Begin DATA LINES

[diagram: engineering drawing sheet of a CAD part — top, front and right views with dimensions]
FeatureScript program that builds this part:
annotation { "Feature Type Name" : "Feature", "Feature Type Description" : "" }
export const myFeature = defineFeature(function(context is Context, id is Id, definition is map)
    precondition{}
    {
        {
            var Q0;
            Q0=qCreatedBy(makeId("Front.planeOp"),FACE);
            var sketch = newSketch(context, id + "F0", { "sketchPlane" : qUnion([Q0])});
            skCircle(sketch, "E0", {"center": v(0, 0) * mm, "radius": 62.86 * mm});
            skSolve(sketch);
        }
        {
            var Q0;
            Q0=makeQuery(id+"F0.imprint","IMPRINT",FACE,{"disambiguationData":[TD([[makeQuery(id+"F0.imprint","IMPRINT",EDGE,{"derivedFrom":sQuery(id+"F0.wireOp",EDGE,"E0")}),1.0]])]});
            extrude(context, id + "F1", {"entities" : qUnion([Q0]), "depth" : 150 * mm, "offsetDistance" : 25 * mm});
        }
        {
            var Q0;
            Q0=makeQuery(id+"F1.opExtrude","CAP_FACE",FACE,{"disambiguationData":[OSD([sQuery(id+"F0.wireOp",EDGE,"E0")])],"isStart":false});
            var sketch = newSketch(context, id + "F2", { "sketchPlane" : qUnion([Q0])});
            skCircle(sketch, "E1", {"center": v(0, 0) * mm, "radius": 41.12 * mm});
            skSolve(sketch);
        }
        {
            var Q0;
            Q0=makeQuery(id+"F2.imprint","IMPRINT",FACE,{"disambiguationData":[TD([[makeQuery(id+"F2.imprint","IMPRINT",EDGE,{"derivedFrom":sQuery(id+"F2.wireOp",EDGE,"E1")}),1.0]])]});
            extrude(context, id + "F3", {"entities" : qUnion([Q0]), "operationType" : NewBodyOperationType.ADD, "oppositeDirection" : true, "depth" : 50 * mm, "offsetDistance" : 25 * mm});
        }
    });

End DATA LINES

EXERCISE INSTRUCTIONS. Copy the records above character for character, keeping every line and its indentation unchanged.

SOLUTION.
[diagram: engineering drawing sheet of a CAD part — top, front and right views with dimensions]
FeatureScript program that builds this part:
annotation { "Feature Type Name" : "Feature", "Feature Type Description" : "" }
export const myFeature = defineFeature(function(context is Context, id is Id, definition is map)
    precondition{}
    {
        {
            var Q0;
            Q0=qCreatedBy(makeId("Front.planeOp"),FACE);
            var sketch = newSketch(context, id + "F0", { "sketchPlane" : qUnion([Q0])});
            skCircle(sketch, "E0", {"center": v(0, 0) * mm, "radius": 62.86 * mm});
            skSolve(sketch);
        }
        {
            var Q0;
            Q0=makeQuery(id+"F0.imprint","IMPRINT",FACE,{"disambiguationData":[TD([[makeQuery(id+"F0.imprint","IMPRINT",EDGE,{"derivedFrom":sQuery(id+"F0.wireOp",EDGE,"E0")}),1.0]])]});
            extrude(context, id + "F1", {"entities" : qUnion([Q0]), "depth" : 150 * mm, "offsetDistance" : 25 * mm});
        }
        {
            var Q0;
            Q0=makeQuery(id+"F1.opExtrude","CAP_FACE",FACE,{"disambiguationData":[OSD([sQuery(id+"F0.wireOp",EDGE,"E0")])],"isStart":false});
            var sketch = newSketch(context, id + "F2", { "sketchPlane" : qUnion([Q0])});
            skCircle(sketch, "E1", {"center": v(0, 0) * mm, "radius": 41.12 * mm});
            skSolve(sketch);
        }
        {
            var Q0;
            Q0=makeQuery(id+"F2.imprint","IMPRINT",FACE,{"disambiguationData":[TD([[makeQuery(id+"F2.imprint","IMPRINT",EDGE,{"derivedFrom":sQuery(id+"F2.wireOp",EDGE,"E1")}),1.0]])]});
            extrude(context, id + "F3", {"entities" : qUnion([Q0]), "operationType" : NewBodyOperationType.ADD, "oppositeDirection" : true, "depth" : 50 * mm, "offsetDistance" : 25 * mm});
        }
    });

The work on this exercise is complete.